Rust-powered core delivers 150–280 MB/s throughput (10-80× faster than pure Python alternatives). Includes benchmarking tools, memory profiling, streaming strategies, and optimization tips.

**[Performance Guide →](./examples/performance/)**

</details>

<details>
<summary><strong>Tag Preservation</strong></summary>

Keep specific HTML tags unconverted when Markdown isn't expressive enough. Useful for tables, SVG, custom elements, or when you need mixed HTML/Markdown output.

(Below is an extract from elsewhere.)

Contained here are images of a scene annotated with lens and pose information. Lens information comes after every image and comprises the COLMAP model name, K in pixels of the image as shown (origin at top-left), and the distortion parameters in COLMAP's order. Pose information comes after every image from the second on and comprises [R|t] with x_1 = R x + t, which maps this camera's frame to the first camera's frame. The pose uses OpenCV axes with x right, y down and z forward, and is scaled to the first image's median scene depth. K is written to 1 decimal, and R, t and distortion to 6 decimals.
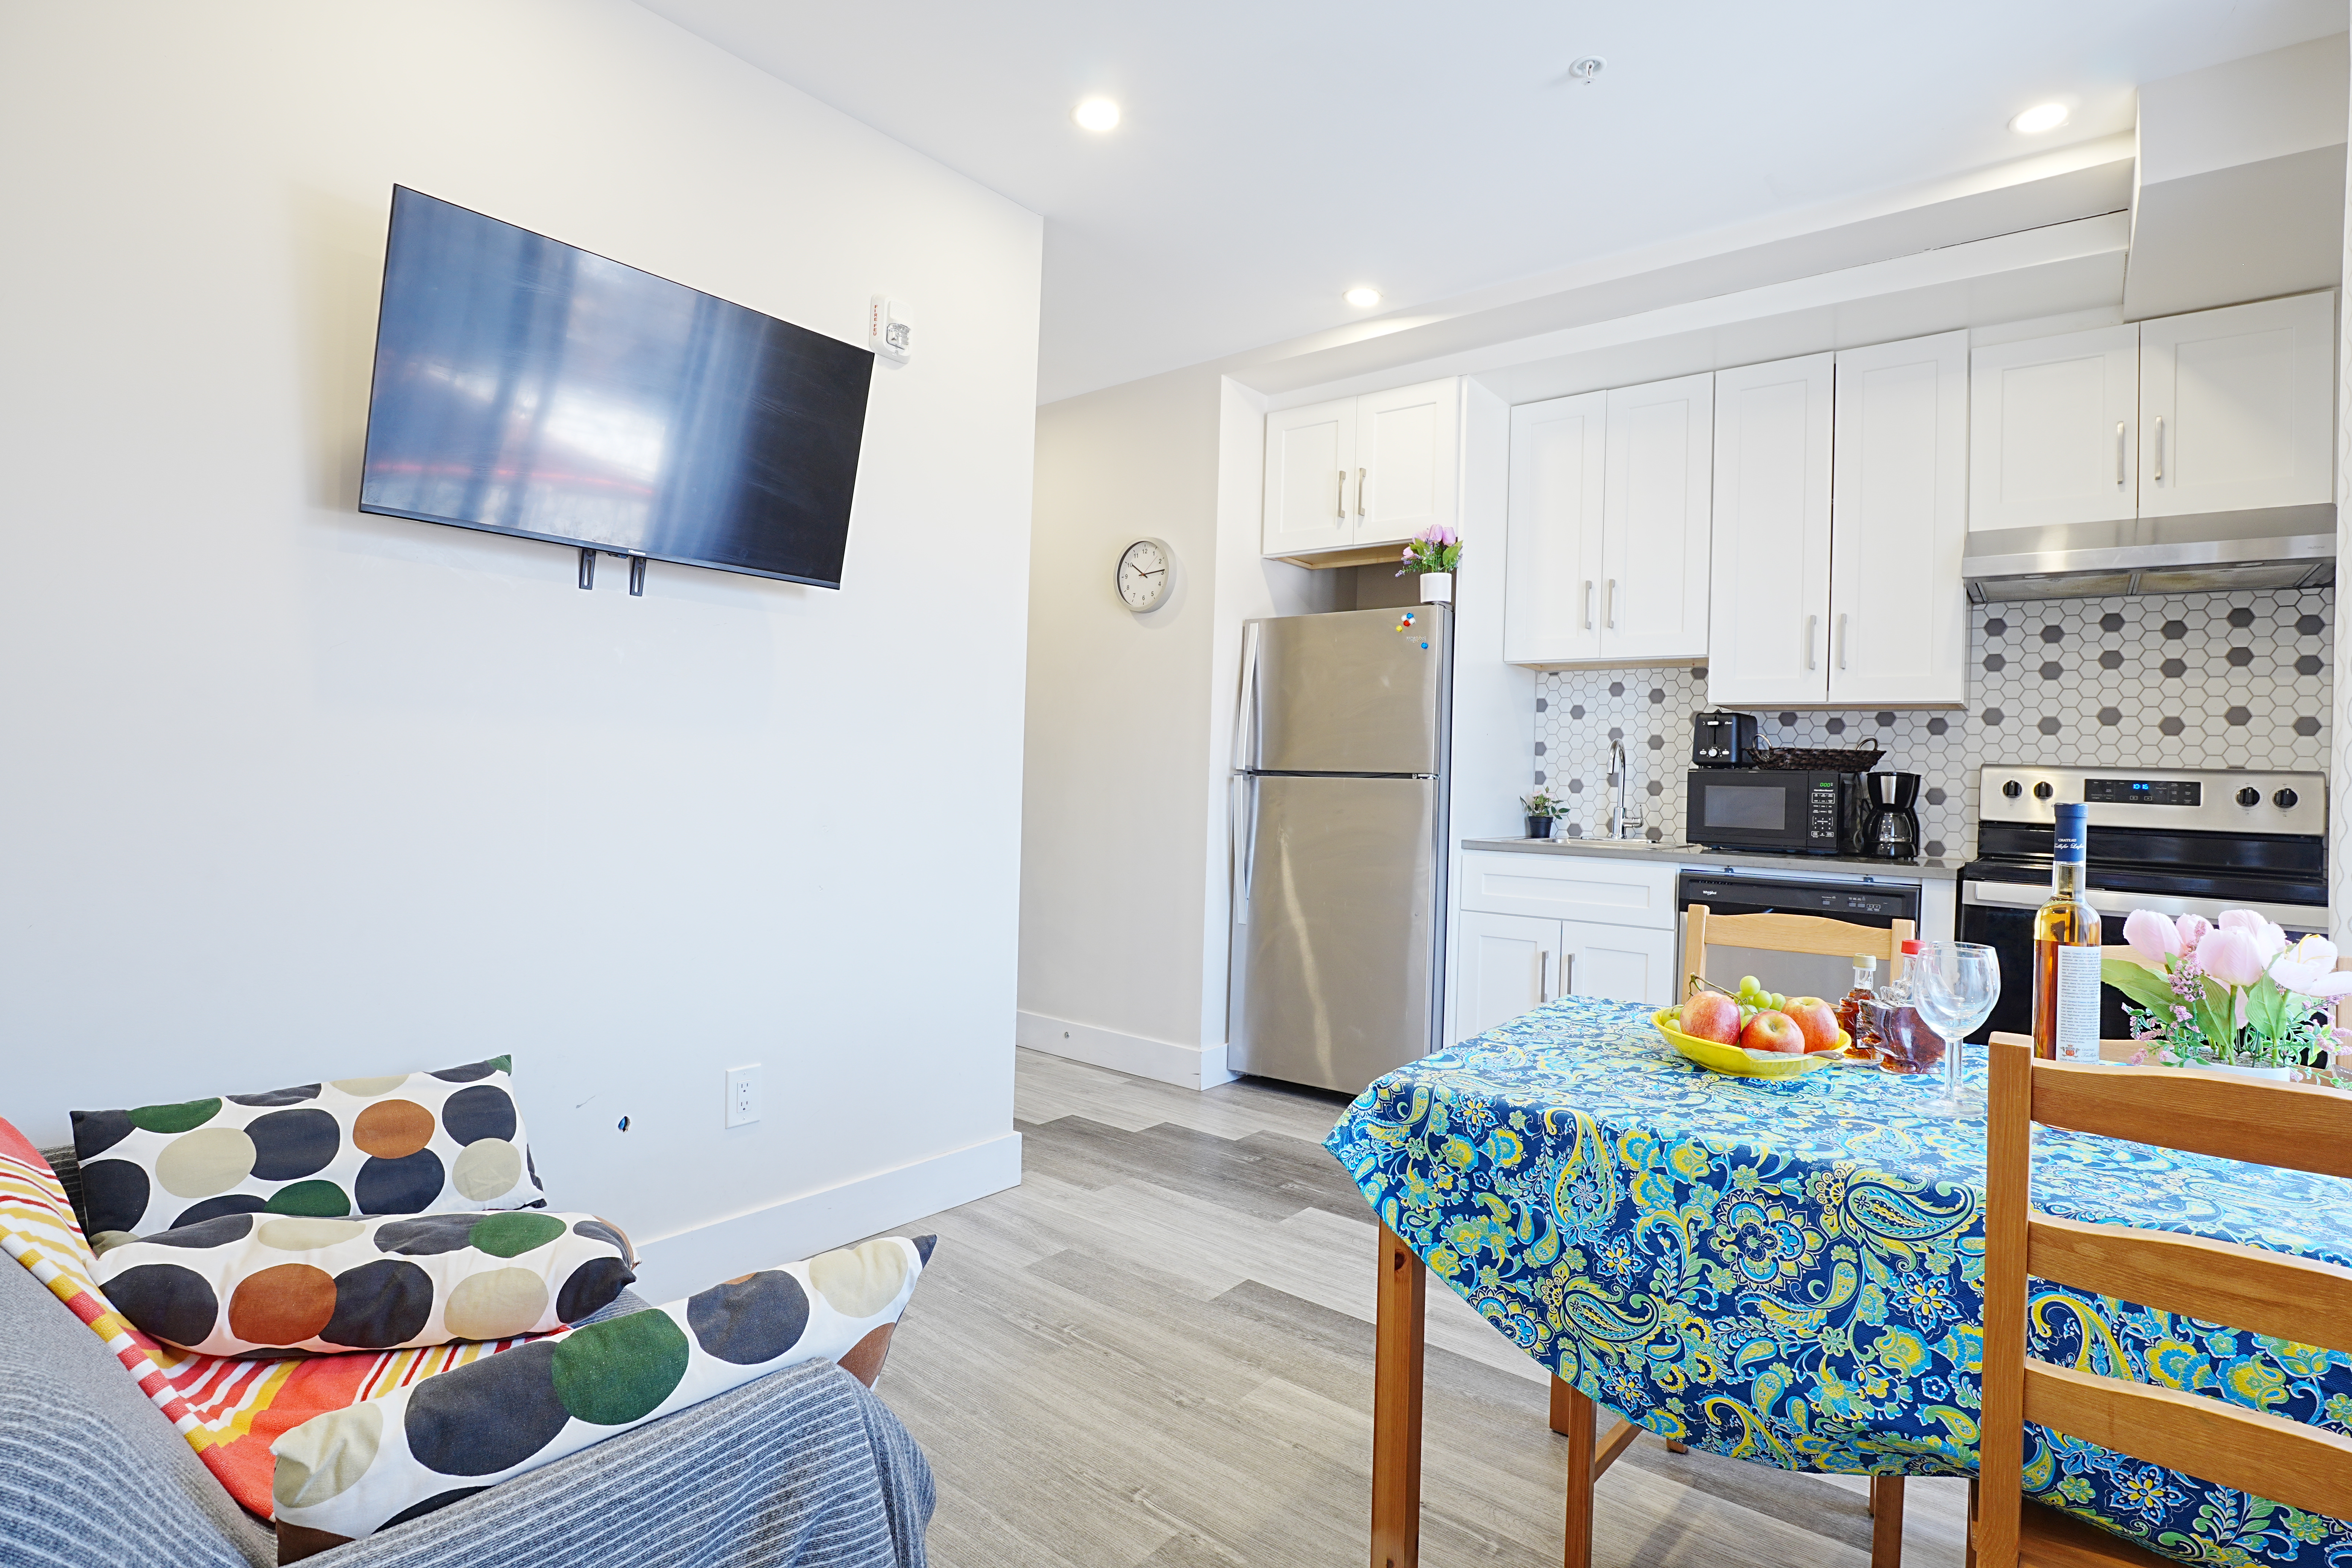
lens RADIAL K [[1160.6, 0, 1179.2], [0, 1160.6, 765.3], [0, 0, 1]] dist [-0.049081, 0.017562]
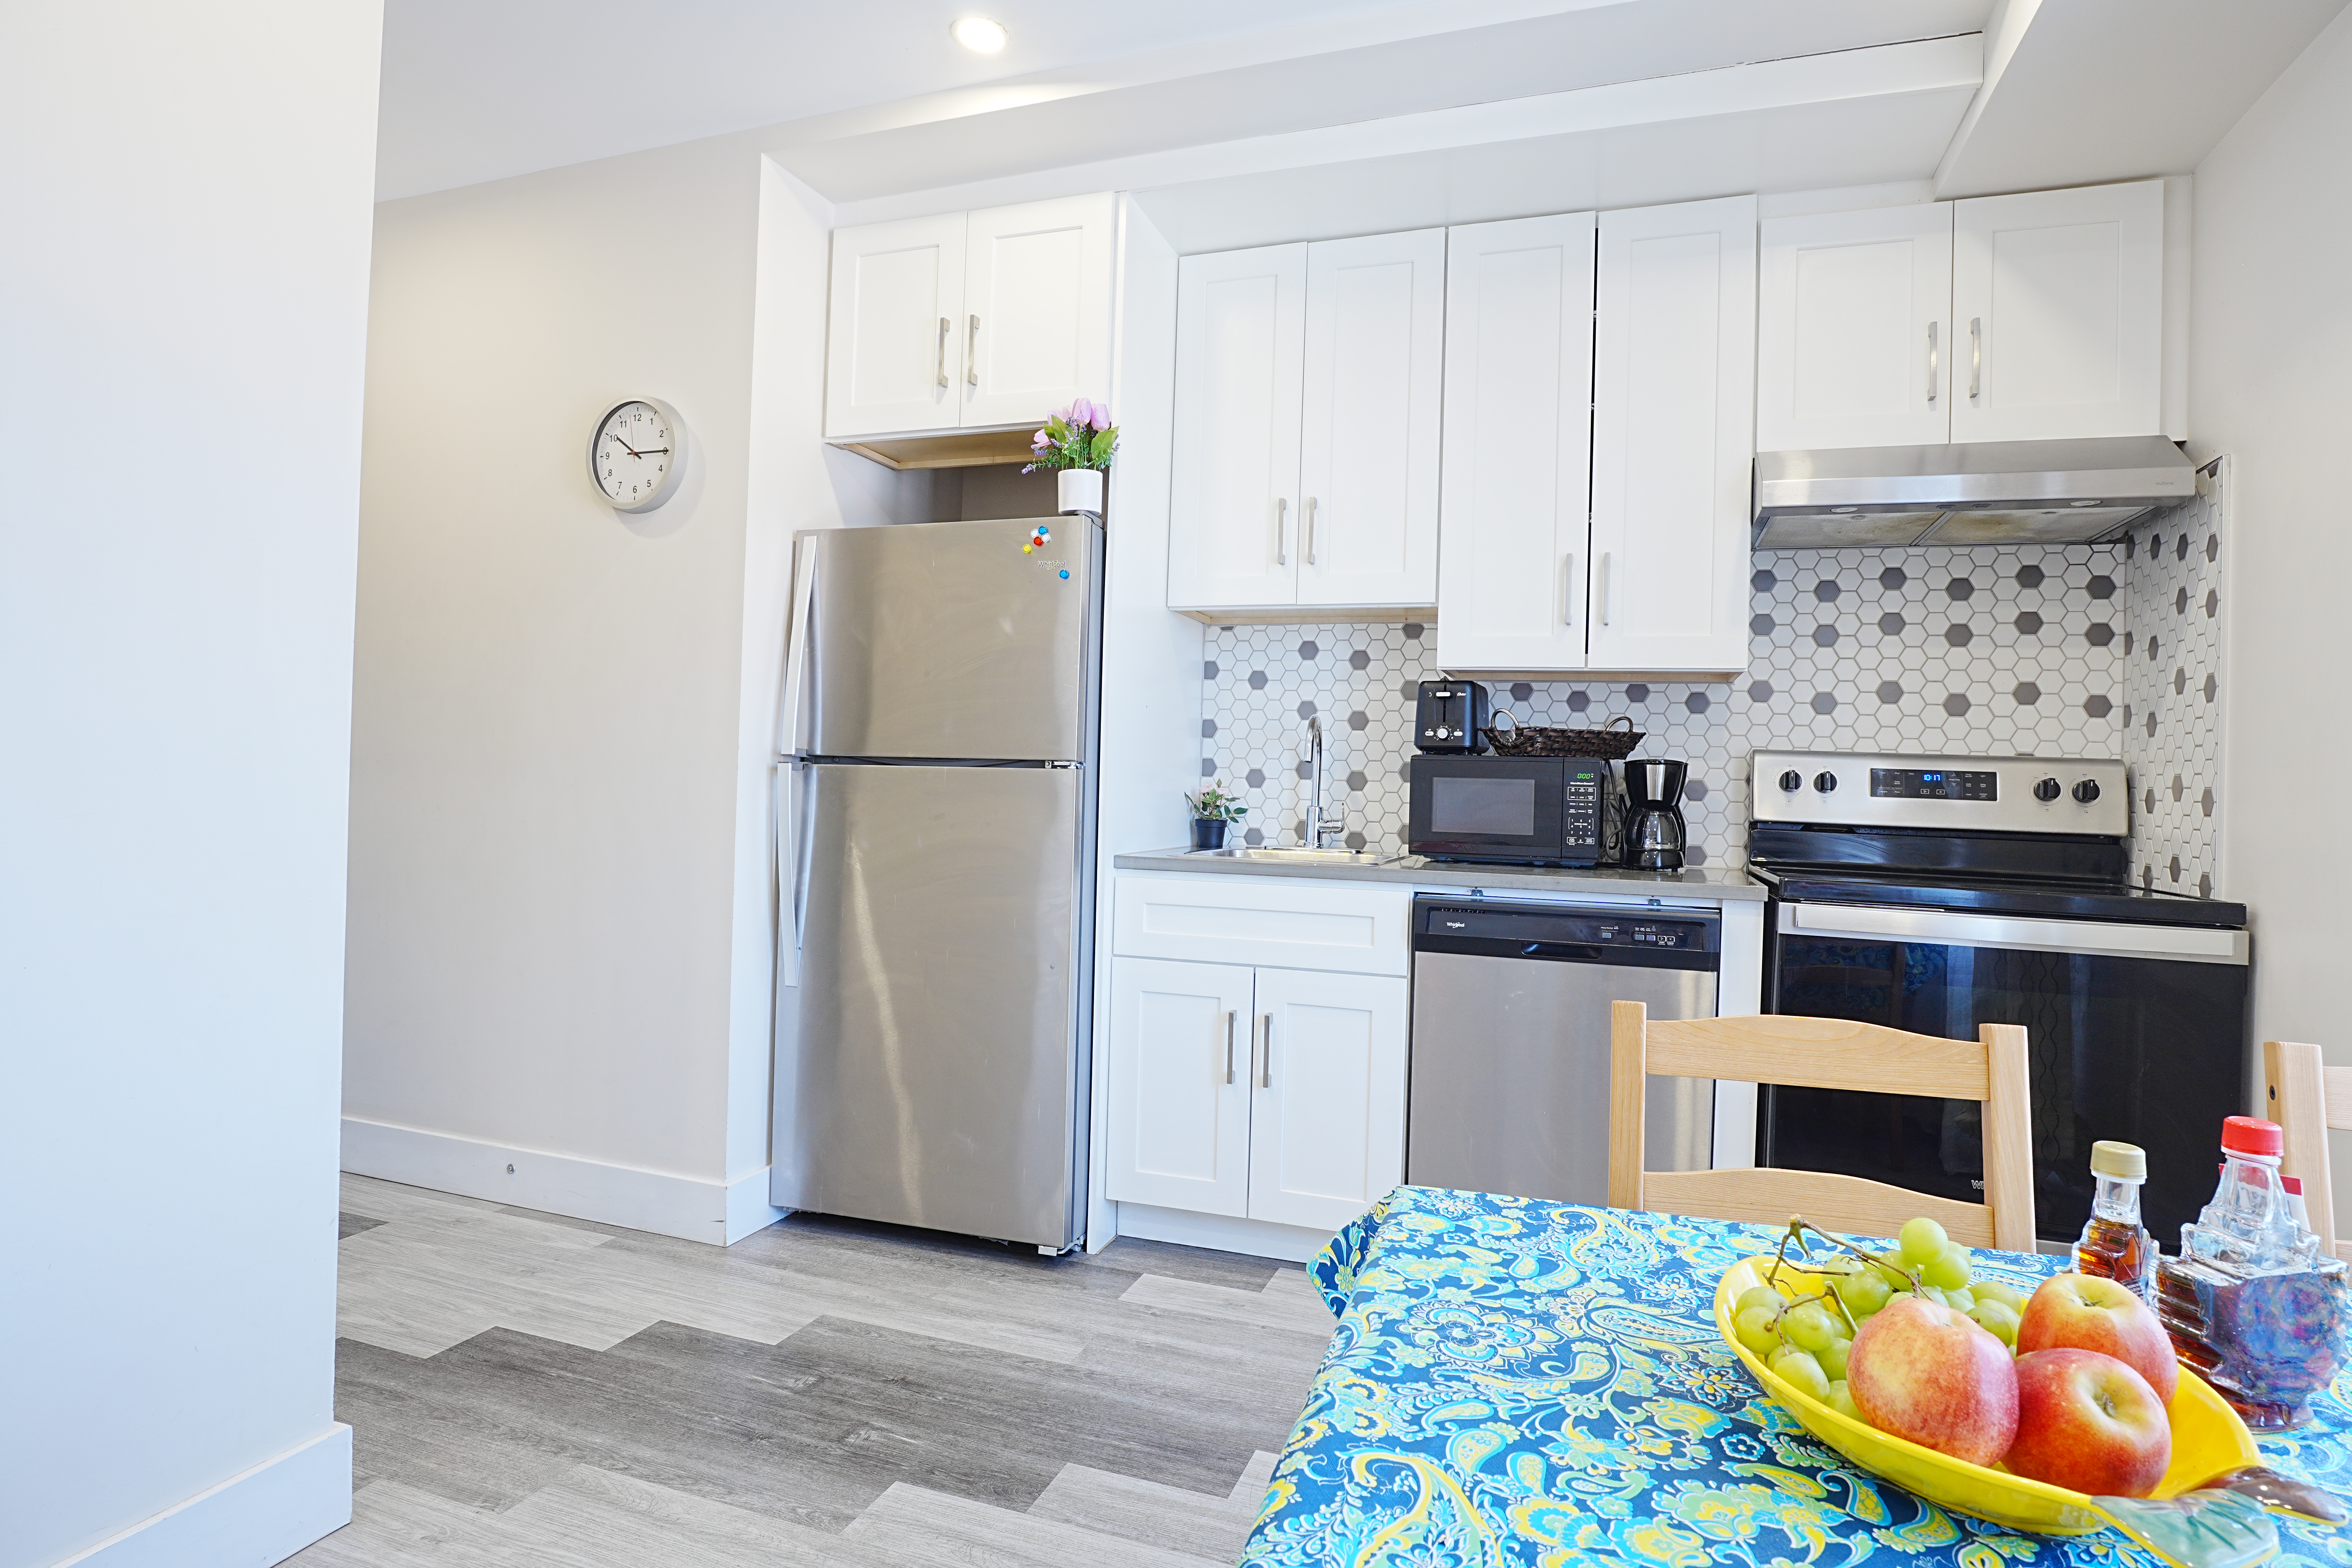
lens RADIAL K [[1225.4, 0, 1175.4], [0, 1225.4, 771.6], [0, 0, 1]] dist [-0.030442, 0.000638]
pose [[0.944596, -0.000984, 0.328234, 0.036704], [-0.003184, 0.999921, 0.012160, 0.004701], [-0.328220, -0.012531, 0.944518, 0.299578]]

See language-specific documentation for `preserveTags` configuration.

</details>

<details>
<summary><strong>Secure by Default</strong></summary>

Built-in HTML sanitization prevents XSS attacks and malicious content. Powered by ammonia with safe defaults. Configurable via `sanitize` options.

</details>

## Contributing

Contributions are welcome! See [CONTRIBUTING.md](CONTRIBUTING.md) for guidelines on:

- Setting up the development environment
- Running tests locally (Rust 95%+ coverage, language bindings 80%+)
- Submitting pull requests
- Reporting issues

All contributions must follow code quality standards enforced via pre-commit hooks (prek).

## License

MIT License – see [LICENSE](LICENSE) for details. You can use html-to-markdown freely in both commercial and closed-source products with no obligations, no viral effects, and no licensing restrictions.